P.s I hate insomnia

March 15, 2013 § Leave a comment

I have a fear of going to bed.
For the past couple of nights and counting, my night never ends. I am just unable to sleep anymore.
Well, yes this has happened before but usually Joe Brooks croning softly into my ear would be enough to send me into a deep slumber.
But recently even that have difficulty putting me to sleep.
It kind of makes me wonder HOW then did I usually fall to sleep.
But that is besides the point.
I can’t sleep and can’t do a damn thing about it.
Maybe it’s because I don’t have a fan or use an aircon. ( might i add its especially warm now)
Or because I stress/think too much. ( ironic since I’m not doing anything and therefore have nothing to stress about)
I have tried many many ways to make myself sleep; all of which had the ability to rock me to sleep prior to my encounterment with insomnia.
For instance- waking up earlier, tiring myself out throughout the day, let the likes of joe brooks sing me to sleep and closing my eyes and think :’blankblankblankblank’.
And none of them work anymore!
So much so I feel like crying because I realise I’m an insomniac and I can’t sleep. CAN’T SLEEP.
Did you know being sleep deprived can cause death? I know right! Me neither!

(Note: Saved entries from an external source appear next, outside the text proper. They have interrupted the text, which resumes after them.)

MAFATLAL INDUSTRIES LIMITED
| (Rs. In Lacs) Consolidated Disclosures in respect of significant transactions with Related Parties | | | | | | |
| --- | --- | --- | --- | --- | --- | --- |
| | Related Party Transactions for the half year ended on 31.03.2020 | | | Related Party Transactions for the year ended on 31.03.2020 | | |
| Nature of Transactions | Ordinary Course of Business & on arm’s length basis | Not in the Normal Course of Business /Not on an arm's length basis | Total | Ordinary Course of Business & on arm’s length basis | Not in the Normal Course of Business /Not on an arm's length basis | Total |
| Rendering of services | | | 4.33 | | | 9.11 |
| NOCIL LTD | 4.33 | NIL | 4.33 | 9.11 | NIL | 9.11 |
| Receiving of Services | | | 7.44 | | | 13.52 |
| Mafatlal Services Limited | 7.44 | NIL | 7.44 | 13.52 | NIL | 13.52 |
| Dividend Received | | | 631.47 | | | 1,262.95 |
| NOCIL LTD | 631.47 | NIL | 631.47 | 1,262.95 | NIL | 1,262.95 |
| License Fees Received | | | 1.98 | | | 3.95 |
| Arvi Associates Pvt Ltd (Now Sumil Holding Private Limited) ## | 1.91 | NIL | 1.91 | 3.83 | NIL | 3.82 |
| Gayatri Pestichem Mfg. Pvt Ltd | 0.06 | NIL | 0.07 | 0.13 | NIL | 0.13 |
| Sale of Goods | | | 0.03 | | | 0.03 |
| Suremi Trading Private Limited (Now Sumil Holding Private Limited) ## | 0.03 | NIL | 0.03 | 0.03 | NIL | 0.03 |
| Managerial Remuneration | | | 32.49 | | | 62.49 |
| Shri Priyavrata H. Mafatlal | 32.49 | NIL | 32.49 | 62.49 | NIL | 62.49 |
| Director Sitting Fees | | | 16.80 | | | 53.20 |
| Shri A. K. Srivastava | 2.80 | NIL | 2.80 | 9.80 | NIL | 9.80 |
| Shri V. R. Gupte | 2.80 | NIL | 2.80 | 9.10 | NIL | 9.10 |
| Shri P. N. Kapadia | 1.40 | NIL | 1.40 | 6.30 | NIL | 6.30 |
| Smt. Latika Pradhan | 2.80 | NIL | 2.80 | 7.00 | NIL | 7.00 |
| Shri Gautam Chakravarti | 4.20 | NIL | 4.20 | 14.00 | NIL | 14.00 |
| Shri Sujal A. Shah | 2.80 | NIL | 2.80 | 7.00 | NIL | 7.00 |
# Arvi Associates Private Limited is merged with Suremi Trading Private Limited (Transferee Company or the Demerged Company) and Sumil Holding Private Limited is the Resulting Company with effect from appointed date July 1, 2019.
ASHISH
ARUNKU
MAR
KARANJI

And I don’t want to die! I’m too young and have yet to experience anything! Heck I haven’t even had my first kiss!
Yeah total loser blah blah blah..this isn’t a post of me being a loser.

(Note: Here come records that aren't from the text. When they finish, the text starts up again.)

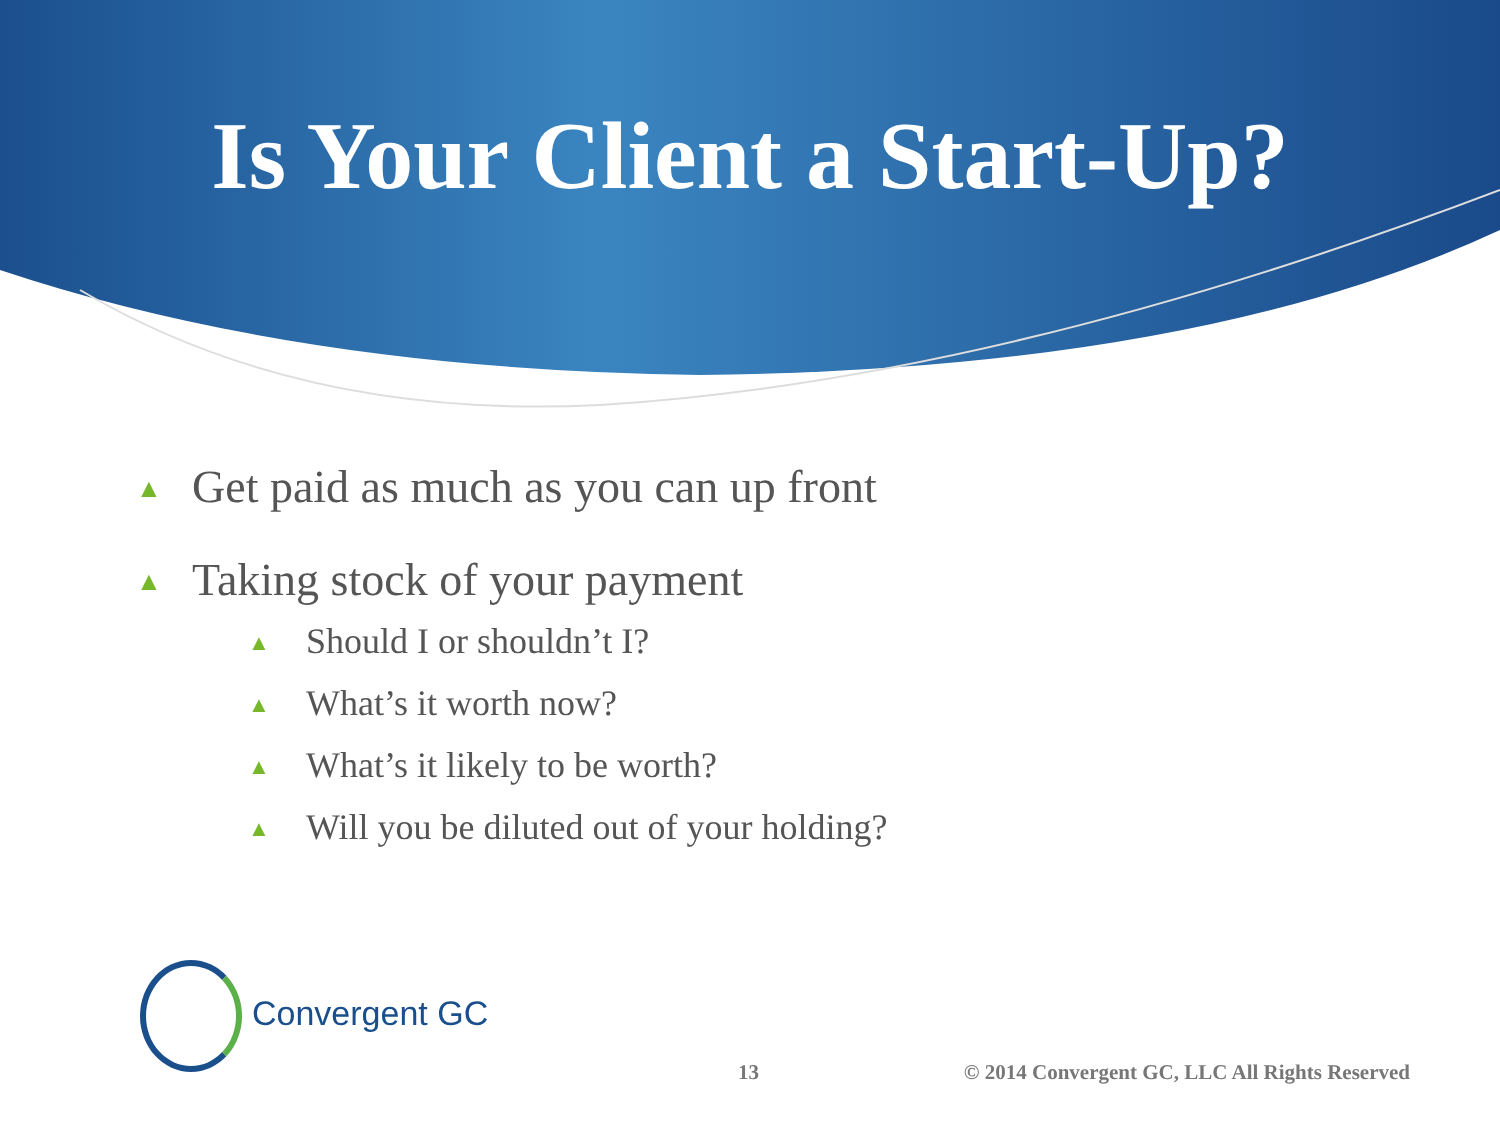Is Your Client a Start-Up?
▲ Get paid as much as you can up front
▲ Taking stock of your payment
▲ Should I or shouldn’t I?
▲ What’s it worth now?
▲ What’s it likely to be worth?
▲ Will you be diluted out of your holding?
Convergent GC
13 © 2014 Convergent GC, LLC All Rights Reserved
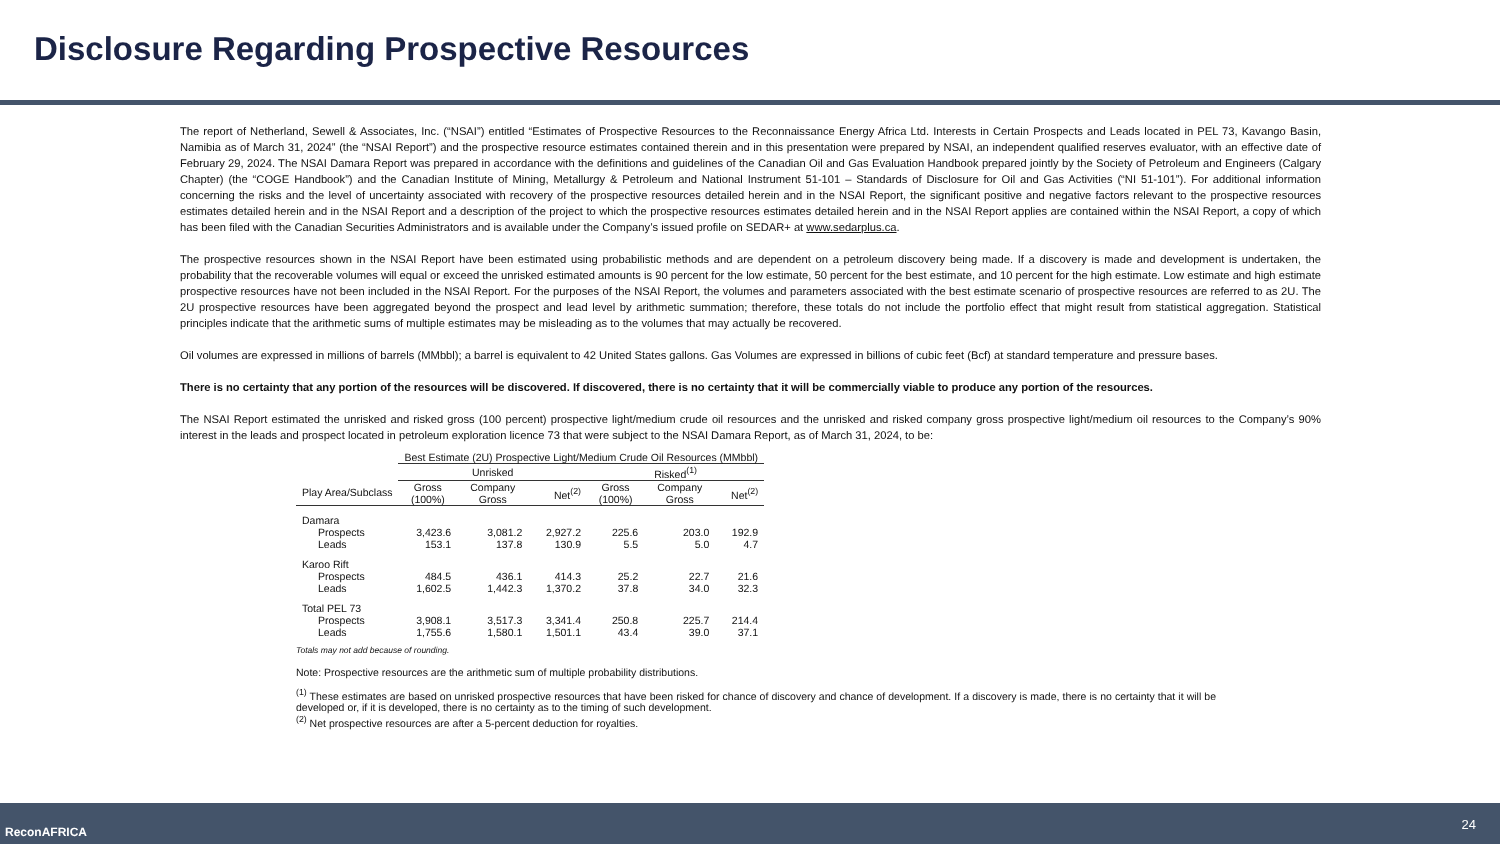Disclosure Regarding Prospective Resources
The report of Netherland, Sewell & Associates, Inc. (“NSAI”) entitled “Estimates of Prospective Resources to the Reconnaissance Energy Africa Ltd. Interests in Certain Prospects and Leads located in PEL 73, Kavango Basin, Namibia as of March 31, 2024” (the “NSAI Report”) and the prospective resource estimates contained therein and in this presentation were prepared by NSAI, an independent qualified reserves evaluator, with an effective date of February 29, 2024. The NSAI Damara Report was prepared in accordance with the definitions and guidelines of the Canadian Oil and Gas Evaluation Handbook prepared jointly by the Society of Petroleum and Engineers (Calgary Chapter) (the “COGE Handbook”) and the Canadian Institute of Mining, Metallurgy & Petroleum and National Instrument 51-101 – Standards of Disclosure for Oil and Gas Activities (“NI 51-101”). For additional information concerning the risks and the level of uncertainty associated with recovery of the prospective resources detailed herein and in the NSAI Report, the significant positive and negative factors relevant to the prospective resources estimates detailed herein and in the NSAI Report and a description of the project to which the prospective resources estimates detailed herein and in the NSAI Report applies are contained within the NSAI Report, a copy of which has been filed with the Canadian Securities Administrators and is available under the Company’s issued profile on SEDAR+ at www.sedarplus.ca.
The prospective resources shown in the NSAI Report have been estimated using probabilistic methods and are dependent on a petroleum discovery being made. If a discovery is made and development is undertaken, the probability that the recoverable volumes will equal or exceed the unrisked estimated amounts is 90 percent for the low estimate, 50 percent for the best estimate, and 10 percent for the high estimate. Low estimate and high estimate prospective resources have not been included in the NSAI Report. For the purposes of the NSAI Report, the volumes and parameters associated with the best estimate scenario of prospective resources are referred to as 2U. The 2U prospective resources have been aggregated beyond the prospect and lead level by arithmetic summation; therefore, these totals do not include the portfolio effect that might result from statistical aggregation. Statistical principles indicate that the arithmetic sums of multiple estimates may be misleading as to the volumes that may actually be recovered.
Oil volumes are expressed in millions of barrels (MMbbl); a barrel is equivalent to 42 United States gallons. Gas Volumes are expressed in billions of cubic feet (Bcf) at standard temperature and pressure bases.
There is no certainty that any portion of the resources will be discovered. If discovered, there is no certainty that it will be commercially viable to produce any portion of the resources.
The NSAI Report estimated the unrisked and risked gross (100 percent) prospective light/medium crude oil resources and the unrisked and risked company gross prospective light/medium oil resources to the Company’s 90% interest in the leads and prospect located in petroleum exploration licence 73 that were subject to the NSAI Damara Report, as of March 31, 2024, to be:
| | Best Estimate (2U) Prospective Light/Medium Crude Oil Resources (MMbbl) | | | | | |
| --- | --- | --- | --- | --- | --- | --- |
| | Unrisked | | | Risked<sup>(1)</sup> | | |
| Play Area/Subclass | Gross (100%) | Company Gross | Net<sup>(2)</sup> | Gross (100%) | Company Gross | Net<sup>(2)</sup> |
| Damara | | | | | | |
| Prospects | 3,423.6 | 3,081.2 | 2,927.2 | 225.6 | 203.0 | 192.9 |
| Leads | 153.1 | 137.8 | 130.9 | 5.5 | 5.0 | 4.7 |
| Karoo Rift | | | | | | |
| Prospects | 484.5 | 436.1 | 414.3 | 25.2 | 22.7 | 21.6 |
| Leads | 1,602.5 | 1,442.3 | 1,370.2 | 37.8 | 34.0 | 32.3 |
| Total PEL 73 | | | | | | |
| Prospects | 3,908.1 | 3,517.3 | 3,341.4 | 250.8 | 225.7 | 214.4 |
| Leads | 1,755.6 | 1,580.1 | 1,501.1 | 43.4 | 39.0 | 37.1 |
Totals may not add because of rounding.
Note: Prospective resources are the arithmetic sum of multiple probability distributions.
<sup>(1)</sup> These estimates are based on unrisked prospective resources that have been risked for chance of discovery and chance of development. If a discovery is made, there is no certainty that it will be developed or, if it is developed, there is no certainty as to the timing of such development.
<sup>(2)</sup> Net prospective resources are after a 5-percent deduction for royalties.
ReconAFRICA 24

Like one night, I came home totally shagged; too tired to change to my pjs, too tired to wash my face. And when I finally fell into the comfort of my bed, I couldn’t sleep!
Thought after thought constantly popped into my head, leaving me sleepless. And I lay there for 3 WHOLE HOURS. Not to mention I had to wake early to meet my friend. So with 5 hours of sleep I managed to get I went to meet my friend the next day. And guess what? I felt like dying the entire time! My head hurt in a way it hadn’t for a long time and I just hate that feeling.
And I get that feeling all because of dang insomnia. Gosh I hate you.
Even now as I’m typing this I can’t sleep it’s past 12 and I’m trying to make it a point to go to sleep by 10.30 because I’m trying to beat this insomnia thing but it looks like I’m losing here.
I really have no other remedy for this thing, and it sucks. It suck so bad. I just want to sleep and not dread it. Is that such a hard thing to ask?

Hurhurhur,
Anonymity girl
P.s Godd I hate this new auto saving.